=== Section Start ===

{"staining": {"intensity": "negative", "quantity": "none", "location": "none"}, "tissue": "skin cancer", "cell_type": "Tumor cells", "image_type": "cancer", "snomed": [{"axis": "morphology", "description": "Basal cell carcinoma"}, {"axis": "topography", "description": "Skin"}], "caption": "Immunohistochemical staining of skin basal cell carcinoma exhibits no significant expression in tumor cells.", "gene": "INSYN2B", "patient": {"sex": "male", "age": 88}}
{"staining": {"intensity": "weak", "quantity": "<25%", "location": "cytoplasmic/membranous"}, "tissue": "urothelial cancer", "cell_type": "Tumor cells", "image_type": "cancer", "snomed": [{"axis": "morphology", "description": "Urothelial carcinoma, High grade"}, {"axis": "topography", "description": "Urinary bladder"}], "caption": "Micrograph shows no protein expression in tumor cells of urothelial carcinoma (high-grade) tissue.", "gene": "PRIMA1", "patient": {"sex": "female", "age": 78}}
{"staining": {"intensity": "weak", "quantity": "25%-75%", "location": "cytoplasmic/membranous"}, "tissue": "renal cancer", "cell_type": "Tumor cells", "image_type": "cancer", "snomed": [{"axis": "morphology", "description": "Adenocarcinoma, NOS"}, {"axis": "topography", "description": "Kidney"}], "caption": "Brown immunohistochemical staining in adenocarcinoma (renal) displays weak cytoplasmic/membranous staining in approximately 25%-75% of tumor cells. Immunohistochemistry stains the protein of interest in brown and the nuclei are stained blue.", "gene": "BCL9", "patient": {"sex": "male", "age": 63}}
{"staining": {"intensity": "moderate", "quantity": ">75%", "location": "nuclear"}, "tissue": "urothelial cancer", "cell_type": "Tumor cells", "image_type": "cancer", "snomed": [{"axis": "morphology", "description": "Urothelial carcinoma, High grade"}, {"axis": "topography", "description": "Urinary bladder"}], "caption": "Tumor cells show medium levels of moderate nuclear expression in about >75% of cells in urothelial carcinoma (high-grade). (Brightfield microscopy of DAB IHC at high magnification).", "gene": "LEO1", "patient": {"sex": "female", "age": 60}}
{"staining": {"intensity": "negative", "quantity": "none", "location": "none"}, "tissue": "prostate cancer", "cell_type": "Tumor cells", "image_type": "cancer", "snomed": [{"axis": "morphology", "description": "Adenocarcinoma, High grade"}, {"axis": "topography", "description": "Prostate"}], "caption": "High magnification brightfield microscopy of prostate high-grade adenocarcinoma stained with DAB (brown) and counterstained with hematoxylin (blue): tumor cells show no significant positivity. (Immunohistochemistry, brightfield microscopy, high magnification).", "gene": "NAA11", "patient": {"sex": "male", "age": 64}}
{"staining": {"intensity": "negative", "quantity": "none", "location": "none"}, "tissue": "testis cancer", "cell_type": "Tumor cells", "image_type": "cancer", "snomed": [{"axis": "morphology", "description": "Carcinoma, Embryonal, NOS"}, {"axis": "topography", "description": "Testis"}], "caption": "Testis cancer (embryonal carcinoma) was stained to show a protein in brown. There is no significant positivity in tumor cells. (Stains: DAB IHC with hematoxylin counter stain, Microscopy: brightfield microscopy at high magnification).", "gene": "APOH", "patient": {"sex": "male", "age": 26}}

=== Section End ===

#### Problem details:
For the word "hematoxylin", go through the records and show each line that carries it.

#### Your solution:
{"staining": {"intensity": "negative", "quantity": "none", "location": "none"}, "tissue": "prostate cancer", "cell_type": "Tumor cells", "image_type": "cancer", "snomed": [{"axis": "morphology", "description": "Adenocarcinoma, High grade"}, {"axis": "topography", "description": "Prostate"}], "caption": "High magnification brightfield microscopy of prostate high-grade adenocarcinoma stained with DAB (brown) and counterstained with hematoxylin (blue): tumor cells show no significant positivity. (Immunohistochemistry, brightfield microscopy, high magnification).", "gene": "NAA11", "patient": {"sex": "male", "age": 64}}
{"staining": {"intensity": "negative", "quantity": "none", "location": "none"}, "tissue": "testis cancer", "cell_type": "Tumor cells", "image_type": "cancer", "snomed": [{"axis": "morphology", "description": "Carcinoma, Embryonal, NOS"}, {"axis": "topography", "description": "Testis"}], "caption": "Testis cancer (embryonal carcinoma) was stained to show a protein in brown. There is no significant positivity in tumor cells. (Stains: DAB IHC with hematoxylin counter stain, Microscopy: brightfield microscopy at high magnification).", "gene": "APOH", "patient": {"sex": "male", "age": 26}}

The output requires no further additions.